--- start Input data ---

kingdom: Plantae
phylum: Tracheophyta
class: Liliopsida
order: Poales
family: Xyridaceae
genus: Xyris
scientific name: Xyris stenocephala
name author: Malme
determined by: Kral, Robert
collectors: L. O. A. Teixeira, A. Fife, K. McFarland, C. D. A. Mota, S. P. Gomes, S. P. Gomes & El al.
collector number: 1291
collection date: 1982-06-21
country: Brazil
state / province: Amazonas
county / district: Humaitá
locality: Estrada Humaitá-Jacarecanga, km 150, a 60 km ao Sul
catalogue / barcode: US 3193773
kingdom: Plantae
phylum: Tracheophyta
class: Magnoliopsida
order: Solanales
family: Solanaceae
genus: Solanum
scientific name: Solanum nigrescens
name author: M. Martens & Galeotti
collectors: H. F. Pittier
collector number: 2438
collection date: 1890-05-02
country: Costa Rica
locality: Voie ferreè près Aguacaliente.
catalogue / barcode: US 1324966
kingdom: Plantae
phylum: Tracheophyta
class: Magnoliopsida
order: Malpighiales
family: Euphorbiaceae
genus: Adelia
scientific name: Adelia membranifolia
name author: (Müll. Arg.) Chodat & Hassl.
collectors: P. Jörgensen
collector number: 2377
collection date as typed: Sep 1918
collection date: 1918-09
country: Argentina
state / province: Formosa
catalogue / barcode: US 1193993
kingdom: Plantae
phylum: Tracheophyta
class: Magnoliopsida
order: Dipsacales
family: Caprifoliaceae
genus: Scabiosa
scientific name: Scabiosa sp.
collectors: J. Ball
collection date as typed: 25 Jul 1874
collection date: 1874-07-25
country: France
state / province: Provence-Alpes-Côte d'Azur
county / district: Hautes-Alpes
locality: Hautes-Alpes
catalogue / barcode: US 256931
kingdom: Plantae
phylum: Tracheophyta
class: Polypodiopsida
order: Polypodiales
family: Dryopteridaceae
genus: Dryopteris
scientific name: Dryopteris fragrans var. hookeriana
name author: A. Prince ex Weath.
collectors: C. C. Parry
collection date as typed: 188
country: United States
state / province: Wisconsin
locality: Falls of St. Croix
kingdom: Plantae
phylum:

--- end Input data ---

## Given problem:
Please rewrite the listing with "catalogue / barcode" renamed to "catalog number" everywhere it occurs, changing nothing else.

## Worked answer:
kingdom: Plantae
phylum: Tracheophyta
class: Liliopsida
order: Poales
family: Xyridaceae
genus: Xyris
scientific name: Xyris stenocephala
name author: Malme
determined by: Kral, Robert
collectors: L. O. A. Teixeira, A. Fife, K. McFarland, C. D. A. Mota, S. P. Gomes, S. P. Gomes & El al.
collector number: 1291
collection date: 1982-06-21
country: Brazil
state / province: Amazonas
county / district: Humaitá
locality: Estrada Humaitá-Jacarecanga, km 150, a 60 km ao Sul
catalog number: US 3193773
kingdom: Plantae
phylum: Tracheophyta
class: Magnoliopsida
order: Solanales
family: Solanaceae
genus: Solanum
scientific name: Solanum nigrescens
name author: M. Martens & Galeotti
collectors: H. F. Pittier
collector number: 2438
collection date: 1890-05-02
country: Costa Rica
locality: Voie ferreè près Aguacaliente.
catalog number: US 1324966
kingdom: Plantae
phylum: Tracheophyta
class: Magnoliopsida
order: Malpighiales
family: Euphorbiaceae
genus: Adelia
scientific name: Adelia membranifolia
name author: (Müll. Arg.) Chodat & Hassl.
collectors: P. Jörgensen
collector number: 2377
collection date as typed: Sep 1918
collection date: 1918-09
country: Argentina
state / province: Formosa
catalog number: US 1193993
kingdom: Plantae
phylum: Tracheophyta
class: Magnoliopsida
order: Dipsacales
family: Caprifoliaceae
genus: Scabiosa
scientific name: Scabiosa sp.
collectors: J. Ball
collection date as typed: 25 Jul 1874
collection date: 1874-07-25
country: France
state / province: Provence-Alpes-Côte d'Azur
county / district: Hautes-Alpes
locality: Hautes-Alpes
catalog number: US 256931
kingdom: Plantae
phylum: Tracheophyta
class: Polypodiopsida
order: Polypodiales
family: Dryopteridaceae
genus: Dryopteris
scientific name: Dryopteris fragrans var. hookeriana
name author: A. Prince ex Weath.
collectors: C. C. Parry
collection date as typed: 188
country: United States
state / province: Wisconsin
locality: Falls of St. Croix
kingdom: Plantae
phylum:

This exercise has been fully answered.